Promote Growth Mindset and Belonging
When you are working with a student, ensure that you are sending the message that even if they struggle at first, they can learn the material.
- Avoid negative comments such as, “You should really remember this from lecture.” While you might feel frustrated, comments like this are not productive for student learning. If you think a student needs to be preparing or studying in a different way, point this out in a constructive way. For example, “When you aren’t sure which equation to use for a problem like this, I suggest your first step is to review the problems from class.”
- Recognize that everyone has different backgrounds and experiences that they bring into the learning environment. Avoid making assumptions when students come to you for help, for instance, about what behaviors or grades indicate a lack of effort.
- Help normalize struggle as a common part of academics that can be overcome. For example, you can mention strategies or resources that have helped other students who were experiencing a similar difficulty.
- Avoid sending signals to a student that you don’t believe they can master the material. For example, don’t say, “It’s okay if you don’t quite understand that one.” Although you might be trying to comfort the student, this can send the message that you don’t think they can do it.
- If a student is struggling in a course, don’t overwhelm them with a long list of things they need to do differently.
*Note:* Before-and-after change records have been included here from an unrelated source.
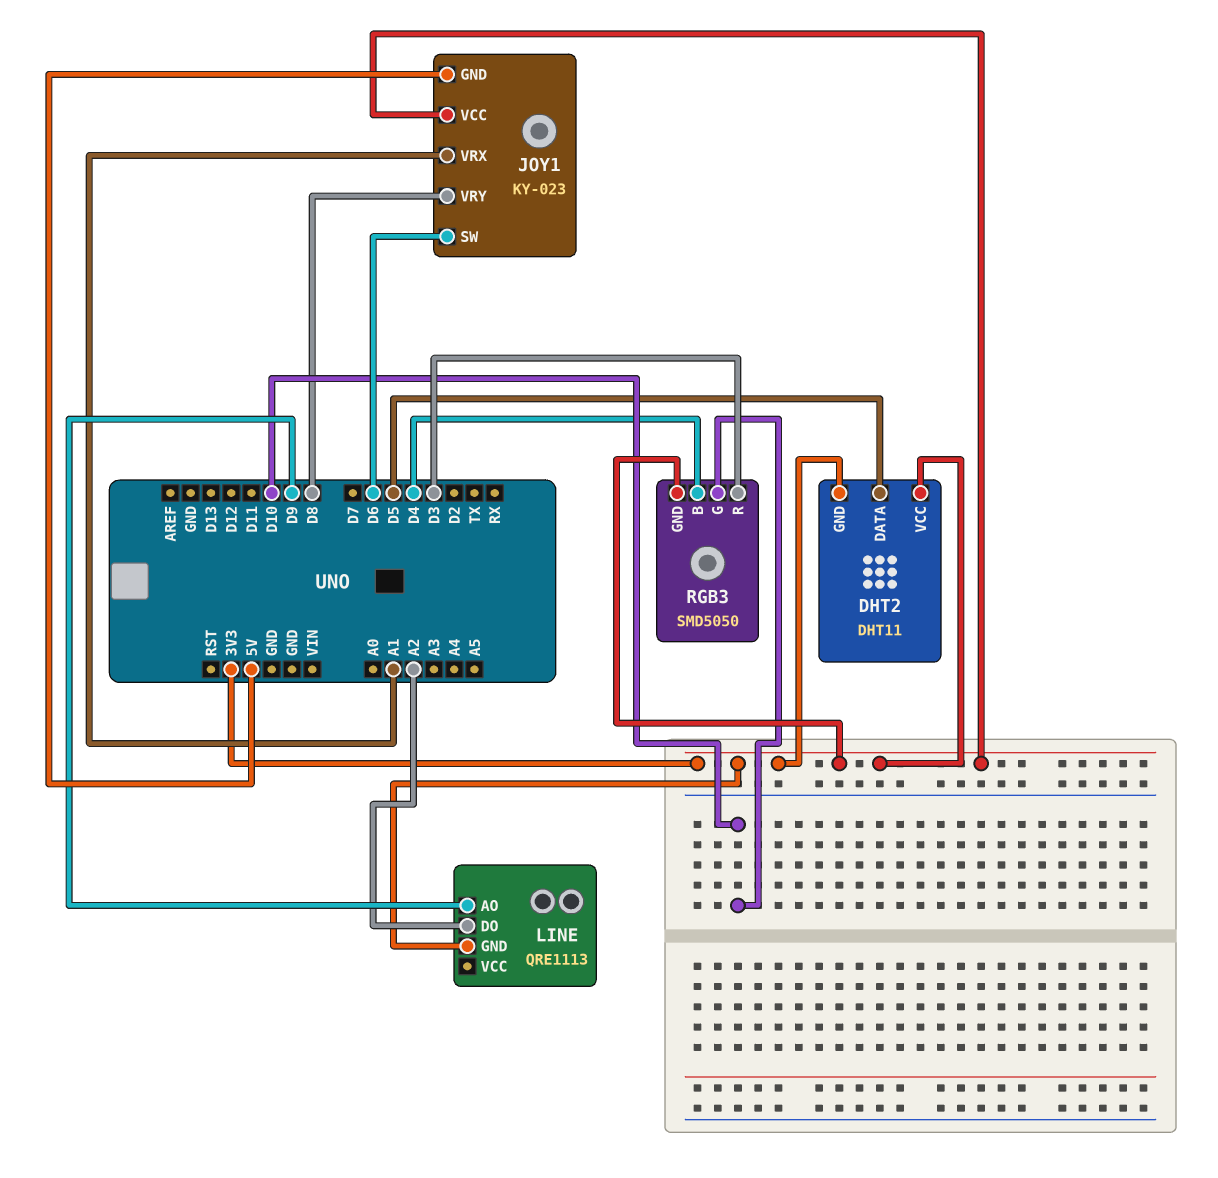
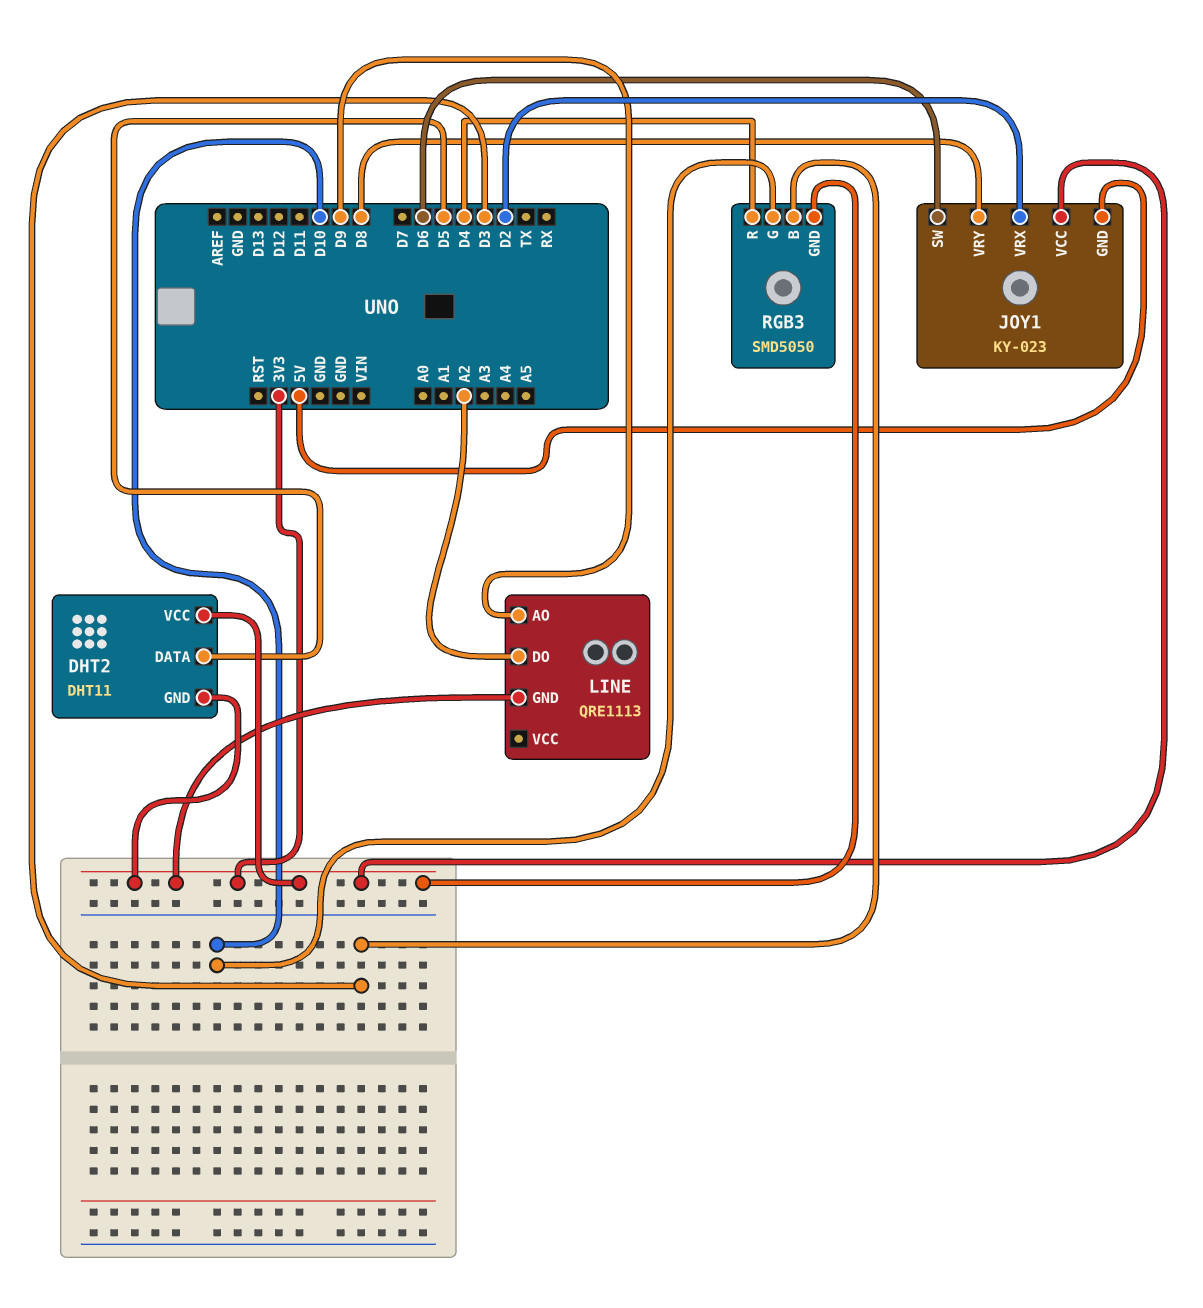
JOY1 pin VRX: A1 -> D2
RGB3 pin B: D4 -> D3
RGB3 pin R: D3 -> D4

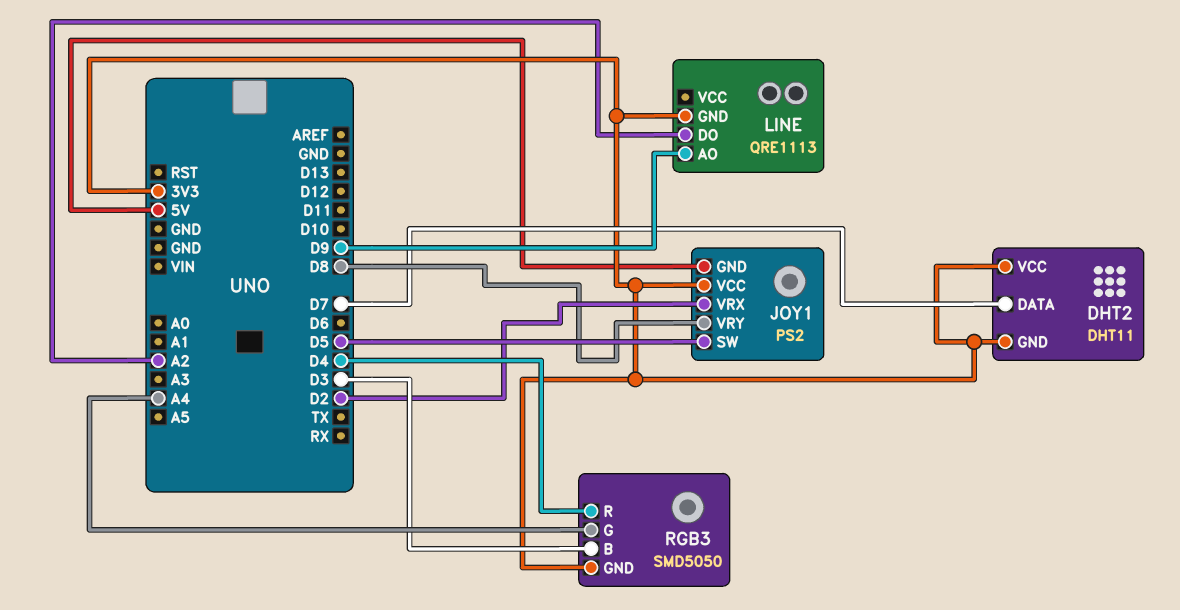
DHT2 pin DATA: D5 -> D7
JOY1: KY-023 -> PS2
JOY1 pin SW: D6 -> D5
RGB3 pin G: D10 -> A4

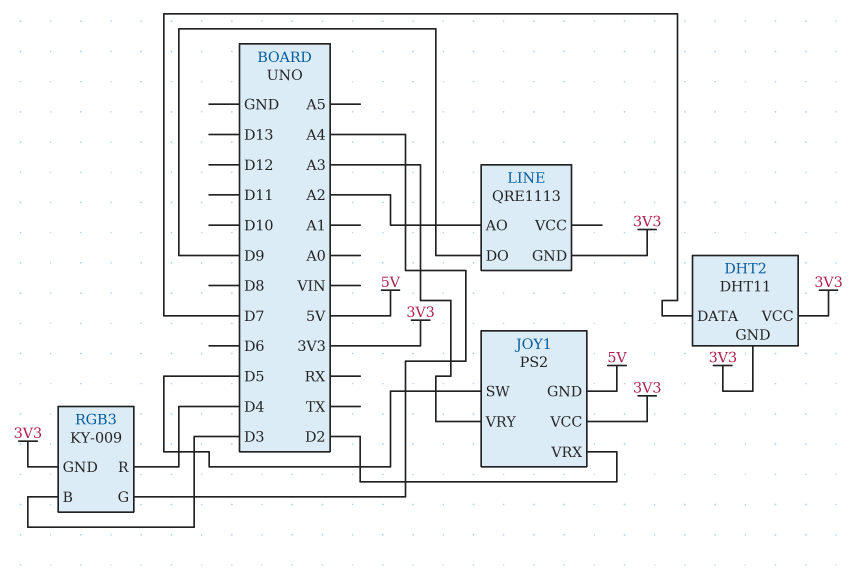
JOY1 pin VRY: D8 -> A3
LINE pin AO: D9 -> A2
LINE pin DO: A2 -> D9
RGB3: SMD5050 -> KY-009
Instead, work with the student to identify specific areas where they are struggling, and 2-3 new strategies they can use to improve in those areas.
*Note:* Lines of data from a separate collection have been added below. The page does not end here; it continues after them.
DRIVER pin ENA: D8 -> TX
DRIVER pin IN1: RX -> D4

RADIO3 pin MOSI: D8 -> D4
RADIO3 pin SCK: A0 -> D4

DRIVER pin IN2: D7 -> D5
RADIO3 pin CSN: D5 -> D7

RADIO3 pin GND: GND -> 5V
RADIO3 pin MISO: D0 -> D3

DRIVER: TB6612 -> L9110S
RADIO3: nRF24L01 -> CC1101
- Talk about how you have grown your knowledge and skills over time through practice. If comfortable to you and relevant to the student, consider sharing about a time when you struggled, failed, or made mistakes in an academic or work context, and how you moved through that challenge.
Set Clear Expectations
Clear communication from the beginning helps both you and students have a positive experience, decreasing the frustrations that come from a mismatch in expectations.
- Talk to students about when and how they will receive feedback in your class, as well as who they can talk to if they have questions.
- Let students know what type of feedback you will and won’t provide and your rationale for this. Be sure to frame this in terms of how it benefits student learning. For example, you might not want to give students a direct answer or tell them exactly what step to do next, for the reasons discussed above. Students might find this frustrating and feel like you aren’t helping them. To address that, you can acknowledge that it might feel frustrating at times, but explain that your approach will actually help them when solving future problems (e.g., on exams or larger projects).
Acitelli, L., Black, B., & Axelson, E. (n.d.) Learning and Teaching During Office Hours. Center for Research on Learning and Teaching, University of Michigan. http://www.crlt.umich.edu/gsis/p4_5
Nicol, D. J., & Macfarlane‐Dick, D. (2006). Formative assessment and self‐regulated learning: A model and seven principles of good feedback practice. Studies in Higher Education, 31(2), 199-218.
Yeager, D. S., Purdie-Vaughns, V., Garcia, J., Apfel, N., Brzustoski, P., Master, A., … & Cohen, G. L. (2014). Breaking the cycle of mistrust: Wise interventions to provide critical feedback across the racial divide. Journal of Experimental Psychology: General, 143(2), 804-824.